General Convention is both the church’s primary governing body and its largest churchwide gathering. It typically meets in a different city every three years and is a hub for legislative activity, networking and fellowship. As a bicameral governing body, it splits its authority between the House of Bishops and House of Deputies.
Among its responsibilities is approval of a churchwide budget, as well as hundreds of additional resolutions covering everything from liturgical revisions to the church’s positions on public policy issues, from food insecurity to paid family leave to comprehensive immigration reform. General Convention typically considers between 500 and 600 resolutions.
At the 80th General Convention, the House of Deputies also will elect a new president and vice president, roles that are limited to three consecutive terms. The Rev. Gay Clark Jennings is finishing her third term as president, and this is the final term for outgoing Vice President Byron Rushing. Each is serving one additional year because the in-person gathering in Baltimore was postponed.
Because organizers anticipate online committee hearings will reduce the number of in-person hearings needed, church leaders were able to shorten the 80th General Convention from 10 to eight days, July 7-14, helping the church achieve its goal of reducing the triennial gathering’s duration.
Get up to speed with info in the Blue Book reports
Numerous reports make up what is known as the Blue Book, which summarizes the work of standing commissions, task forces and other interim bodies. The reports often are submitted to General Convention with suggested resolutions. In 2018, the reports were released publicly in February, following the typical timeframe that allows a few months for committee review before General Convention in July.
Because the interim bodies completed their work as scheduled despite the postponement of the 80th General Convention, the General Convention Office was able to post their Blue Book reports online starting in April 2021, giving committees and the public more than a year to review them.
A hard copy of the Blue Book is printed in three volumes, but it also can be accessed here as a PDF or as individual reports.
Track resolutions and committees with the Virtual Binder
Resolutions once were printed and included in physical binders for bishops and deputies to consult during their deliberations at General Convention. Now all that information, including calendars of committee activity, is offered in an online format known as the Virtual Binder that is maintained by the General Convention Office.
For people interested in viewing or testifying at committee hearings, the Virtual Binder provides the full list of the 143 resolutions submitted so far and the dates and times of upcoming meetings. Make note of the hearing info before signing up to attend.

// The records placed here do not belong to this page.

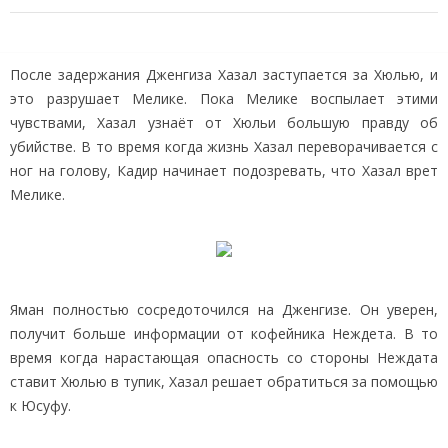
После задержания Дженгиза Хазал заступается за Хюлью, и
это разрушает Мелике. Пока Мелике воспылает этими
чувствами, Хазал узнаёт от Хюльи большую правду об
убийстве. В то время когда жизнь Хазал переворачивается с
ног на голову, Кадир начинает подозревать, что Хазал врет
Мелике.
Яман полностью сосредоточился на Дженгизе. Он уверен,
получит больше информации от кофейника Неждета. В то
время когда нарастающая опасность со стороны Неждата
ставит Хюлью в тупик, Хазал решает обратиться за помощью
к Юсуфу.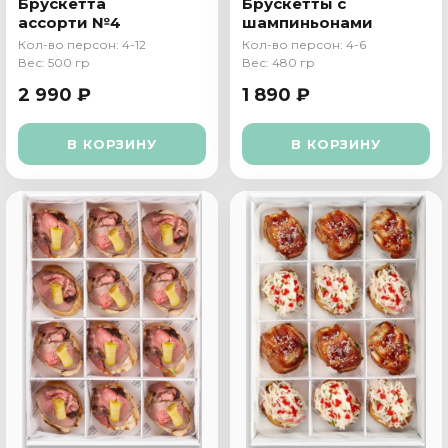
Брускетта
Брускетты с
ассорти №4
шампиньонами
Кол-во персон: 4-12
Кол-во персон: 4-6
Вес: 500 гр
Вес: 480 гр
2 990 ₽
1 890 ₽
В КОРЗИНУ
В КОРЗИНУ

Advance registration required for online meetings
No one will be allowed to join a committee meeting or hearing without filling out an online registration form, specifying the committee name, date and time. Registration must be received at least two business days before the meeting.
McKellaston, the Chicago deputy, said that although she regrets that her committee’s members won’t be able to get to know each other in person until July, she welcomed the online meetings as an unprecedented opportunity for more people to observe and get involved in the legislative process.
“I’m enjoying being able to meet during times that hopefully more folks are available,” she said. “We hope to hear from a broader audience.”
The Governance & Structure committee will meet together on Feb. 9 to create subcommittees to review their nine proposed resolutions. McKellaston said they also plan to determine then which resolutions will go to the hearing scheduled on Feb. 23.
One of the resolutions, A097, proposes conducting a thorough evaluation of this new online legislative process, “with the intent of creating a model for evaluation of future adaptive change experiments, recognizing that The Episcopal Church must continue to change and evolve in order to respond to God’s mission in all of its contexts.”
“Basically, [we are] looking at this as a wonderful experiment,” McKellaston said, “what works and what doesn’t and how to move forward.”